The Tuesdays With Dorie group choose Blueberry Sour Cream Ice Cream soon after I joined the group in 2008.  I didn't have an ice cream maker at the time, so I took and excused absence and baked something different that week.  But now that I'm trying to finish every recipe in Dorie Greenspan's book, Baking From My Home to Yours, and with a well-broken-in ice cream maker in its permanent spot on my kitchen counter, this week was the perfect time for me to make that recipe.

n.o.e.'s notes:

- You can find the recipe on the post of the original TWD host for this recipe, Chronicles of Culinary Curiosity.

-  Some lovely local blueberries came in my farm box, so that's what I used for the ice cream.    I like that Dorie gives flexibility to add sugar and lemon juice to taste; I added slightly less sugar and a solid dose of lemon juice.  I cut the amount of sour cream by a little bit because I didn't want it to mask the blueberry flavor.

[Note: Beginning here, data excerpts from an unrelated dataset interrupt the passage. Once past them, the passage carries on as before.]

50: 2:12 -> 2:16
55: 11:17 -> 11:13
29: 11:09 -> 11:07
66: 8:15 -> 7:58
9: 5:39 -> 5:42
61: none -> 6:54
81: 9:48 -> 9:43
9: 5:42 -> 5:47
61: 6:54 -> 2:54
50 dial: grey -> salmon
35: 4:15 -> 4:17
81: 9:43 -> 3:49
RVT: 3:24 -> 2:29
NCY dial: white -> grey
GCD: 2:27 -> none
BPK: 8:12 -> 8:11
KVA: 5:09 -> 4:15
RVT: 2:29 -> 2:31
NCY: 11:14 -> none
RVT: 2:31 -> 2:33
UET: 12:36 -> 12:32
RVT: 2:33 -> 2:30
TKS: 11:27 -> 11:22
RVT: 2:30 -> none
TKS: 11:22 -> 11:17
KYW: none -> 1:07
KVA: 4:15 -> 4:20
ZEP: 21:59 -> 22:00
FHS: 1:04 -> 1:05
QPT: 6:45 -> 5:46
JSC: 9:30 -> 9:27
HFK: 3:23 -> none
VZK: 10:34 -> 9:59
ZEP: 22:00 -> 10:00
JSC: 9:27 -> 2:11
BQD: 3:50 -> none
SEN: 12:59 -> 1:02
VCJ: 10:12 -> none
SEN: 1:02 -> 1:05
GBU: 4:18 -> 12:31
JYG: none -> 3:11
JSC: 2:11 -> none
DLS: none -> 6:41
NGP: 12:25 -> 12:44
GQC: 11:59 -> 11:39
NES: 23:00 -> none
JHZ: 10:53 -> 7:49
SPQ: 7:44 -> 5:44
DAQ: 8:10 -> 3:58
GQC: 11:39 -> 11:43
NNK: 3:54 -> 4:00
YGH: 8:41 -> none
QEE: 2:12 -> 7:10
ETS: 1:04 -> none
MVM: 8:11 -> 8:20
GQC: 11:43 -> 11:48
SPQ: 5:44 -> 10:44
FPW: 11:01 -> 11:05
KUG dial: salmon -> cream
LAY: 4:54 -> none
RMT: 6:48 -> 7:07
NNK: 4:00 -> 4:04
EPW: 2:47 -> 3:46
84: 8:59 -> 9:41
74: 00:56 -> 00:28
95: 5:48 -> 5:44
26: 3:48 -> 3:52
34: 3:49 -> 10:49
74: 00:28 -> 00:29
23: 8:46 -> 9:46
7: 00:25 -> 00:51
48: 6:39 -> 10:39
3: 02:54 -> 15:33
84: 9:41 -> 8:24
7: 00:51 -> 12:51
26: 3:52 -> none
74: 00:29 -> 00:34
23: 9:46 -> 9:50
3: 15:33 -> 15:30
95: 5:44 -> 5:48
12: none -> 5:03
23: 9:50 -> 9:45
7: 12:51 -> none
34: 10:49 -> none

-  After I finished making the ice cream base I gave it a little taste.  The blueberry flavor seemed a bit mild and I debated whether to make up more of the cooked, pureed blueberries and add them, but in the end I decided that I'd leave the ice cream as it was, and add some fresh blueberries or blueberry sauce when I served it, if we thought it needed something.

the verdict:

I brought this ice cream to dinner with some friends. (I packed it in this container so it wouldn't melt in the 106 degree heat)  Everyone finished eating the ice cream, but nobody raved.  To me it fell somewhere between "OK" and "not that great,"  The texture was nice and creamy, the sour cream added just the right amount of tang, but the blueberry flavor was too faint.  I think the ice cream could have benefited from a lot more blueberries.  My husband agreed, "Something about the blueberries didn't go with the creaminess."  It was cold, though, and a beautiful color!